Our digital archives is considering switching to Mirador Viewer to replace our current IIIF viewer for a better UI and improved multipart item support. I’ve heard that Mirador is allegedly built-in to the latest version of Omeka S now, but I can’t find any documentation to confirm this. If this is true, would that mean the Mirador module would be unnecessary in Omeka S 4.1.1? Also, would this require any changes to the items as they exist currently? I doubt that simply swapping out one IIIF viewer for another will guarantee that it immediately works as intended, but that would make it a lot easier if so. We are currently using the IIIF Server and Image Server modules as well. I’m picking up where my predecessor at our institution left off, and I’m still learning IIIF overall and how all this fits together.
Omeka S does come with a Mirador viewer, but in a far more limited capacity than the third-party modules that you mention.
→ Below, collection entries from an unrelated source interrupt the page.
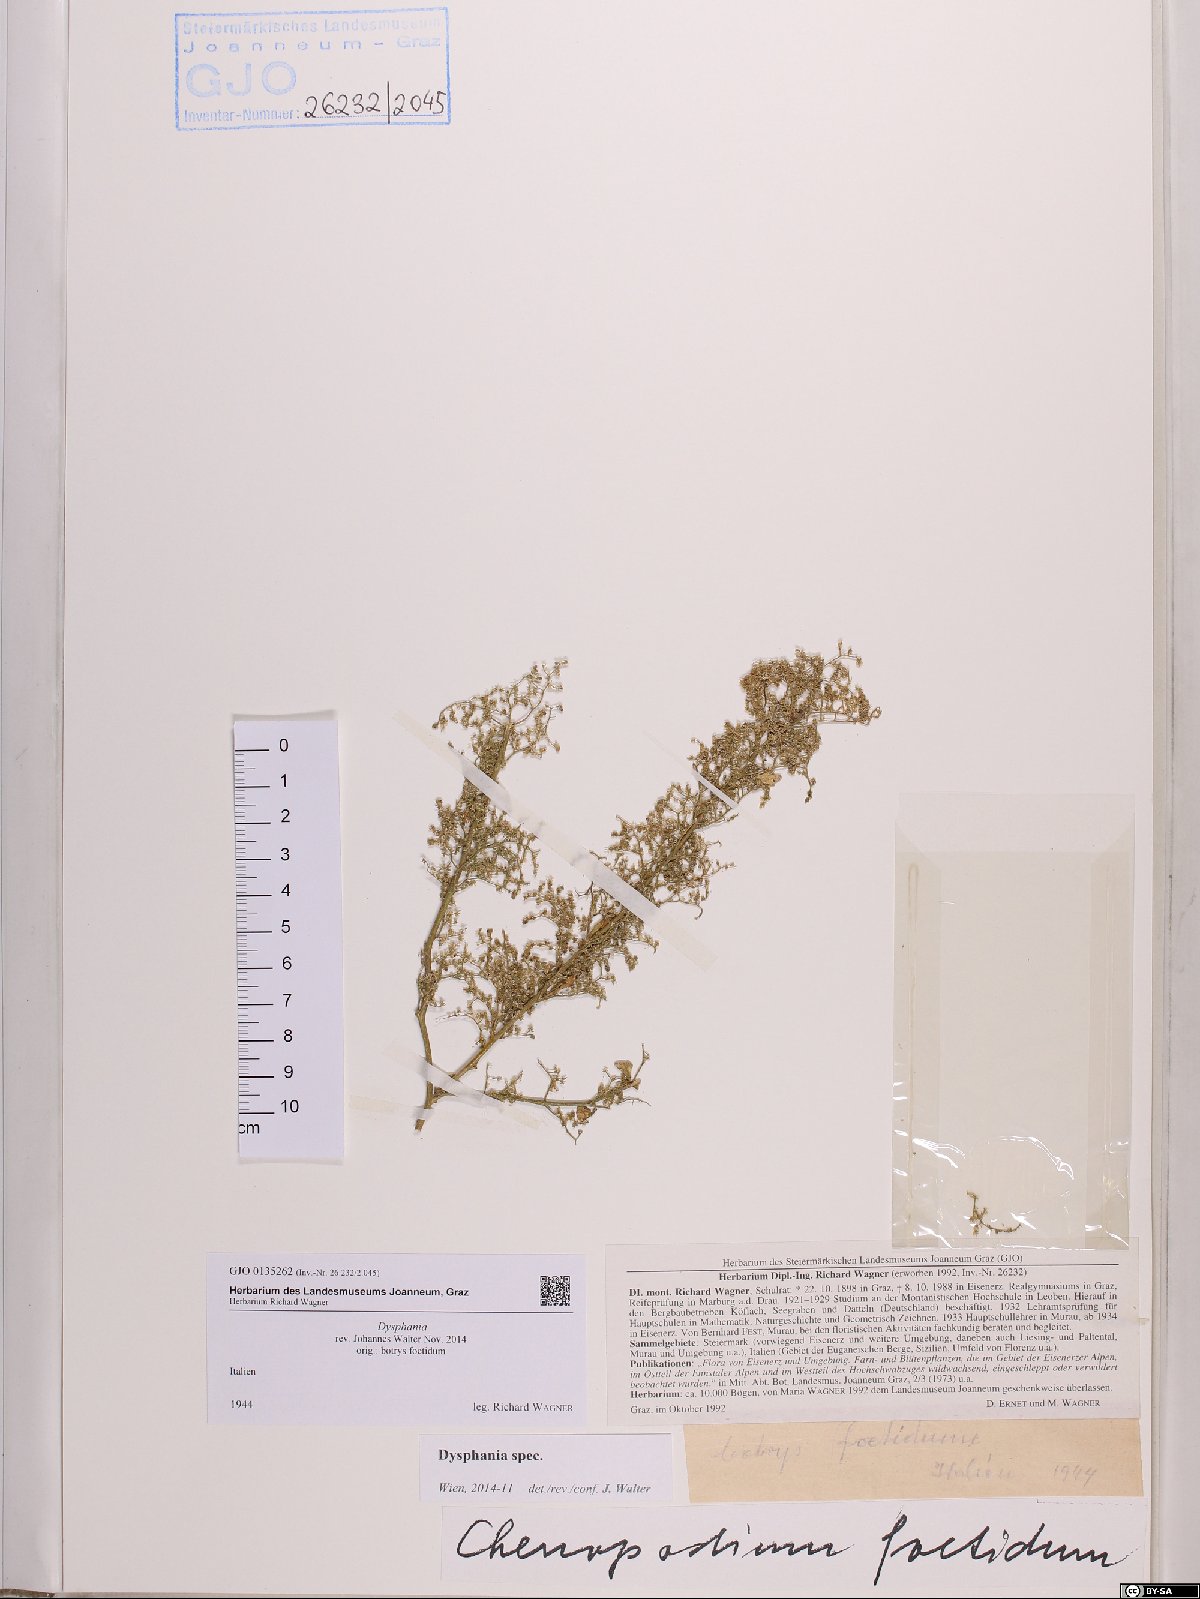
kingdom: Plantae
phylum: Tracheophyta
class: Magnoliopsida
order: Caryophyllales
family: Amaranthaceae
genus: Dysphania
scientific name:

Our viewer is responsible for rendering “IIIF Presentation” media, but that’s the extent of it. Of course, modules may use and configure the viewer for their own purposes. The viewer exists at the /iiif-viewer
route:
https://<omeka-url>/iiif-viewer?url=<iiif-manfest-url>
And configuration can be modified using the iiif_viewer.mirador_config
event.
Thank you, that helps! It’d probably be a good idea for us to look at getting the Mirador module then for our archives. I will have to test it out to see what it looks like after switching viewers to see if it works for us. Correct me if I’m wrong, but IIIF Presentation has to do with linked data right? This would help with improved usability of multipart items, such as a book where each page is an individual image of the scanned page, right? Would it still be possible for us to use IIIF presentation even though we’re not using an external image server right now?
Correct me if I’m wrong, but IIIF Presentation has to do with linked data right?
The IIIF Presentation API publishes as JSON-LD, a linked data serialization, so it’s inherently linked data. It’s a flexible API, meant to accommodate even the most complex compound resources. But whether a IIIF module will meet your requirements is up to the individual implementation.
The Omeka Team’s IIIF Presentation module provides endpoints where consumers can fetch IIIF manifests that reflect Omeka’s data model. For example, a book “item” with many pages as “media”. You could conceivably create a module that uses the IIIF Presentation module in conjunction with the Mirador viewer to render books on site pages.
I’m not very familiar with the other, third-party IIIF modules, but they’re worth a look. They may already do what you want.